The Muay Thai Mule ($10) moves the mule out of Moscow by mixing ginger beer and vodka with a shrub, a combination of Thai basil, strawberries, sugar, and vinegar. It's refreshing, mildly sweet with an herbal edge, and goes down easy.
The N.A. version of the Vega ($5) is a blend of pureed berries, lemon, and mint. Creamy on the tongue, there's a touch of tartness to balance the sweetness. (The alcoholic version adds vodka and St. Germain.)
The Revelry's food menu puts similar twists on the familiar. Beet deviled eggs ($7) shine jewel-like on the platter — an impressive feat for a dish commonly served at church dinners. Served on a white rectangular plate, four half eggs stand tall, a deep ruby-purple in hue, barely containing the golden yolk filling piled inside. Each is garnished with mustard seeds, chips of bacon and micro greens. Though there are slices of Chioggia beets on the plate, the deviled eggs aren't earthy. They taste rich, salty and creamy, with added mustard and bacon kicks.
A few of the appetizers would satisfy as a light lunch, including the duck tacos ($10). They start with house-made corn tortillas, pressed until they have irregular edges, a gentle thickness and a slight chew, and are cooked until the pale corn dough is lightly freckled with spots of brown. The duck — pulled apart the way you might prep barbecued pork — is tender and coated with deep, reddish-brown pickled peach relish that's smoky, sweet, and spicy. There's a pleasing vinegary sharp bite, too.
Included on the starter menu are a "basket of biscuits" ($5). This Southern staple comes with five biscuits and two ramekins, one with smoked butter and the other with "Edna's" pimento cheese spread, another traditional Southern offering.
The biscuits are golden on top, paler on the sides, and flaky. They are drier than I like, and benefit from the fat and cream of the spreads. The pimento cheese is pale orange, creamy, salty, and a little spicy — the kind of treat that makes it easy to spoil your appetite. The butter is a different story: served chilled, it's difficult to taste its smoke or spread it on the biscuit. Nitpicky? I don't think so. This is an appetizer with basic elements -- and it's surprising The Revelry missed the simple detail of serving butter at room temperature.
The country fried quail ($24) entree, however, makes no missteps. In a spin on chicken and waffles, one and a half breaded and fried quails arrive plated on two triangles of black garlic waffles. The quail is delicious, with a flavorful, crinkly-crisp crust drizzled with honey and hot sauce. Crisp on the outside and tender within, the waffle is both sweet and garlicky. Even the compressed watermelon garnish is impressive. It enhances all the qualities of watermelon that are so appealing: its color (a vibrant, deep pink), its flavor (intense and summery), and its texture (crisp yet yielding).
The sugared and spiced dry-aged duck breast ($27) dish plays with contrasts. The duck is tender and delicate in flavor, almost milky. Its rub gives the duck a sweet and spicy kick.

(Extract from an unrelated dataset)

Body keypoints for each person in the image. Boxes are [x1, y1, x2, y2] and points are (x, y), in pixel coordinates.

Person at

Underneath is a mound of creamy grits; pickled cranberries burst on the tongue with bracing tartness.
Non-fowl dinner choices include a lamb shank ($26), eggplant with risotto ($16), and The Revelry cheeseburger ($16).

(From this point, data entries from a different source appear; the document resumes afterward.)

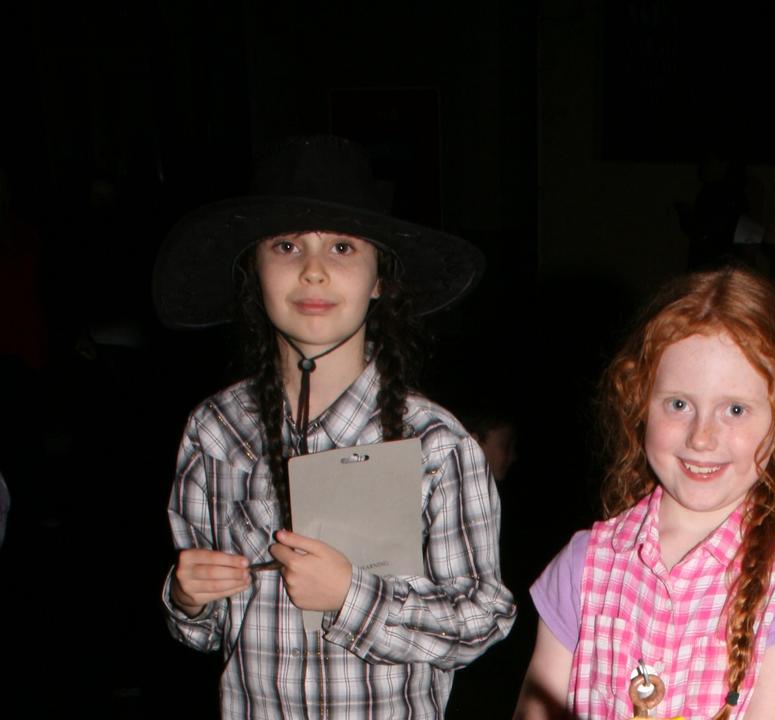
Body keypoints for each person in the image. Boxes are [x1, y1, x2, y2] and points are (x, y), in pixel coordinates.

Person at [154, 136, 516, 719]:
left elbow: (482, 620)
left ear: (380, 281)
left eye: (343, 247)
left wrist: (352, 597)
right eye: (288, 245)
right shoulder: (216, 430)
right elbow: (204, 634)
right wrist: (187, 598)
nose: (315, 272)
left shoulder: (434, 444)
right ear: (255, 271)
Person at [512, 268, 775, 719]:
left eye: (735, 409)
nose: (701, 437)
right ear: (641, 399)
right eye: (678, 404)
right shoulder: (583, 564)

In both the decor and service, The Revelry provides genteel hospitality. The staff go out of their way to make sure your experience is a good one, and do so seemingly effortlessly. The interior is one of the most attractive restaurant spaces in the city, evoking casually upscale plantation house without falling into kitsch. Replete with soft black, soft white, and bittersweet chocolate tones, with polished woods, crystal chandeliers and exposed ductwork, it's a thoughtful blend of high and low — a style that's reflected on the menu.
Note that The Revelry's menu changes to reflect the seasons. The new summer food and cocktail menus were scheduled to launch July 8, so items mentioned here may have been rotated out for new options. Either way, there will be something interesting to fill your glass, your plate, and your stomach.